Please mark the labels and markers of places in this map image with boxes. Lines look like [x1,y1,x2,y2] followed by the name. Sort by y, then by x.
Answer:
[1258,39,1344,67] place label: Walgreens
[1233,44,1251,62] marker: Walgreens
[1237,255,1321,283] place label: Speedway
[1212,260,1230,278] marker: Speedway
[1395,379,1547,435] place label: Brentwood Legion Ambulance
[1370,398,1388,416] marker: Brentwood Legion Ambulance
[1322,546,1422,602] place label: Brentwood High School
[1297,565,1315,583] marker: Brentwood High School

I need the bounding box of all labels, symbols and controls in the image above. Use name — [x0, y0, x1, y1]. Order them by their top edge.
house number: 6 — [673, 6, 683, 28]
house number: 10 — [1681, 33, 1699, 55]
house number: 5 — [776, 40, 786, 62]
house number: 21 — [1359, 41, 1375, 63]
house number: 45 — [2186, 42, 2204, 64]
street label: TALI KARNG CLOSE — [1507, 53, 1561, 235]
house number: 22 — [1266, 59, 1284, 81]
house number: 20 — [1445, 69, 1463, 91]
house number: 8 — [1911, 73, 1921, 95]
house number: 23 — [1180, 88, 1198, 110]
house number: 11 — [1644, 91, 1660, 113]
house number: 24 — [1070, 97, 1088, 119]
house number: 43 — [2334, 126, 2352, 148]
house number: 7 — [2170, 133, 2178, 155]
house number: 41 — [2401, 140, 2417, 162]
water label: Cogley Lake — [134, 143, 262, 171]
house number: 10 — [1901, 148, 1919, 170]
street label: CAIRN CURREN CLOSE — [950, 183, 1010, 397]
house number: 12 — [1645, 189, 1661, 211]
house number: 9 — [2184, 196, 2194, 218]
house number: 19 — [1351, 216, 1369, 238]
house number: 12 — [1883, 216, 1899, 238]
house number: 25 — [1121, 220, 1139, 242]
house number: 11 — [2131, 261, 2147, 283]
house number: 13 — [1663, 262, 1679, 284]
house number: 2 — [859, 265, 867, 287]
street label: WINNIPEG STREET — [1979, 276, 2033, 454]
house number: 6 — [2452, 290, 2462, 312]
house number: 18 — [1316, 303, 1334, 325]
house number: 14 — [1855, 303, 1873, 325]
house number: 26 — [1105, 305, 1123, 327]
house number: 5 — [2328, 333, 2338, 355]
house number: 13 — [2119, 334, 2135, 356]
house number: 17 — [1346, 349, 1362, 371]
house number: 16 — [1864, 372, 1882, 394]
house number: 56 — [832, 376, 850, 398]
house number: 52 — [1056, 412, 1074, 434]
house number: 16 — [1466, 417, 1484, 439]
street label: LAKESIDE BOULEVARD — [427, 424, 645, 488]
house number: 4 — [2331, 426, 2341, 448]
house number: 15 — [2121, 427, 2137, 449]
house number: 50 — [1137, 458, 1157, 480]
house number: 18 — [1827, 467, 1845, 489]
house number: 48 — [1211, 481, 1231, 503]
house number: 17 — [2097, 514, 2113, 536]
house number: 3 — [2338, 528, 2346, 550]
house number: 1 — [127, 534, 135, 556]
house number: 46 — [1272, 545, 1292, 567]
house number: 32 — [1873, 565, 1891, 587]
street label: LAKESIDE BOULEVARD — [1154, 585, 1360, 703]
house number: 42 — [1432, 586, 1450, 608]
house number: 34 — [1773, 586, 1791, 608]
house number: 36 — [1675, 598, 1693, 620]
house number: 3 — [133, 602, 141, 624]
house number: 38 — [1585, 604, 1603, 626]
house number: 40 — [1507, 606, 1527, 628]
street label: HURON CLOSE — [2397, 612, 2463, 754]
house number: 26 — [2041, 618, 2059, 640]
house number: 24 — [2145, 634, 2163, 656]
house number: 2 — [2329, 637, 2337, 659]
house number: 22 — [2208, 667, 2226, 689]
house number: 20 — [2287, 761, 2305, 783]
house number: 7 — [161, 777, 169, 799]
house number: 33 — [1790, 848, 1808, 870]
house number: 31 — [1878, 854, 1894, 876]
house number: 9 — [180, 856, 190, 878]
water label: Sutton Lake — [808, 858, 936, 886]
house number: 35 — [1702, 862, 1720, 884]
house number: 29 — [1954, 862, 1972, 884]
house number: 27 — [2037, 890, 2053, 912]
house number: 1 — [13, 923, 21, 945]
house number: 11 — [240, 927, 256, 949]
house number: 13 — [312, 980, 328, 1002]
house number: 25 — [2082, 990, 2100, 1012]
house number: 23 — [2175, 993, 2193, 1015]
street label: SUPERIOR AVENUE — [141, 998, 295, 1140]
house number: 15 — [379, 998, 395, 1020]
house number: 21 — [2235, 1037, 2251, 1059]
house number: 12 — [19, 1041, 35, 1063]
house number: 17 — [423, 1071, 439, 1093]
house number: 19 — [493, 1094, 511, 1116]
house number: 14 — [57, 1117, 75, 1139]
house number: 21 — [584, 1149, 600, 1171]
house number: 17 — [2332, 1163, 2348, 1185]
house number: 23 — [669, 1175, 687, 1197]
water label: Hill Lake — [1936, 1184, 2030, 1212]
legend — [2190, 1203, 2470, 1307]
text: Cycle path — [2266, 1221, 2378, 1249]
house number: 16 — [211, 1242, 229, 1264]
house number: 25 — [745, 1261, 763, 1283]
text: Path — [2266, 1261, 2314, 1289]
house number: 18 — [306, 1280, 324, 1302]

--------------------------------------------------

## Exercise description
Only a number belongs in the answer: the number of lines in the preceding data that hold "water".

## Written solution
3